▶ [To do]:
a. List every group of people mentioned in the high country article, leaving out political parties and governments.
b. Please print the high country article from "National last week" to "in tenure deals.".

#### Text block ####

For rich northerners and foreigners, visions of a lakeside spread steeped in Southern Man landscapes may again be stirring.
And some southern men - the former stewards of this iconic terrain and our merino fine wool industry - may dream of sitting back in comfort, sipping pinot noir as lifestyle blocks and vineyards replace the tussock.
For farmers and property developers, the cold conservationist wind which blew through the South Island high country under the Labour-led Government has swung 180 degrees and turned into a warm zephyr.
National last week reversed a two-year-old policy introduced by Labour which grew out of concerns about the transformation of the high country and targeted the creep of housing around pristine southern lakes.
The Government says district plans can safeguard the high country but the very reason Labour introduced the restrictive policy was because district plans were not.
The policy changes apply to tenure review - a process where Crown pastoral leaseholders can gain freehold title over parts of their leases if they return other parts with high conservation values to the Crown.
The new Government says it is no longer keen to add large tracts of land to the conservation estate. It says covenants on titles can protect valuable ecological or heritage features which are freeholded in tenure deals.

#### Record extracts ####

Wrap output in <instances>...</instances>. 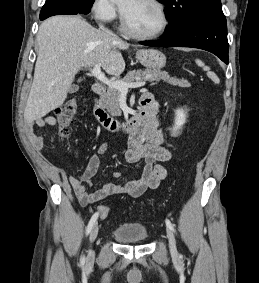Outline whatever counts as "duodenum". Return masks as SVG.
<instances>
[{"label":"duodenum","instance_id":"1","mask_svg":"<svg viewBox=\"0 0 259 283\" xmlns=\"http://www.w3.org/2000/svg\"><path fill=\"white\" fill-rule=\"evenodd\" d=\"M95 94L93 112L98 121L109 131L120 132L127 135H133L140 129L149 124L150 119L156 115L157 108L153 105L152 99L142 97L138 113L128 121L119 122L112 119L99 103V97L105 93V87L101 83L93 84Z\"/></svg>","mask_w":259,"mask_h":283}]
</instances>
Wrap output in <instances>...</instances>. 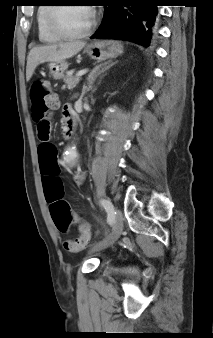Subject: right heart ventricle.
Here are the masks:
<instances>
[{
  "instance_id": "e07e8e85",
  "label": "right heart ventricle",
  "mask_w": 213,
  "mask_h": 338,
  "mask_svg": "<svg viewBox=\"0 0 213 338\" xmlns=\"http://www.w3.org/2000/svg\"><path fill=\"white\" fill-rule=\"evenodd\" d=\"M50 6L48 3H41L37 9L36 13V23H37V32L38 38L41 42L53 43L58 41V38L53 36L47 28V19Z\"/></svg>"
}]
</instances>
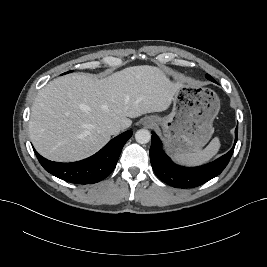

####

▶ [Answers per task]:
a.
rich northerners
foreigners
southern men
farmers
property developers
Crown pastoral leaseholders

b.
National last week reversed a two-year-old policy introduced by Labour which grew out of concerns about the transformation of the high country and targeted the creep of housing around pristine southern lakes.
The Government says district plans can safeguard the high country but the very reason Labour introduced the restrictive policy was because district plans were not.
The policy changes apply to tenure review - a process where Crown pastoral leaseholders can gain freehold title over parts of their leases if they return other parts with high conservation values to the Crown.
The new Government says it is no longer keen to add large tracts of land to the conservation estate. It says covenants on titles can protect valuable ecological or heritage features which are freeholded in tenure deals.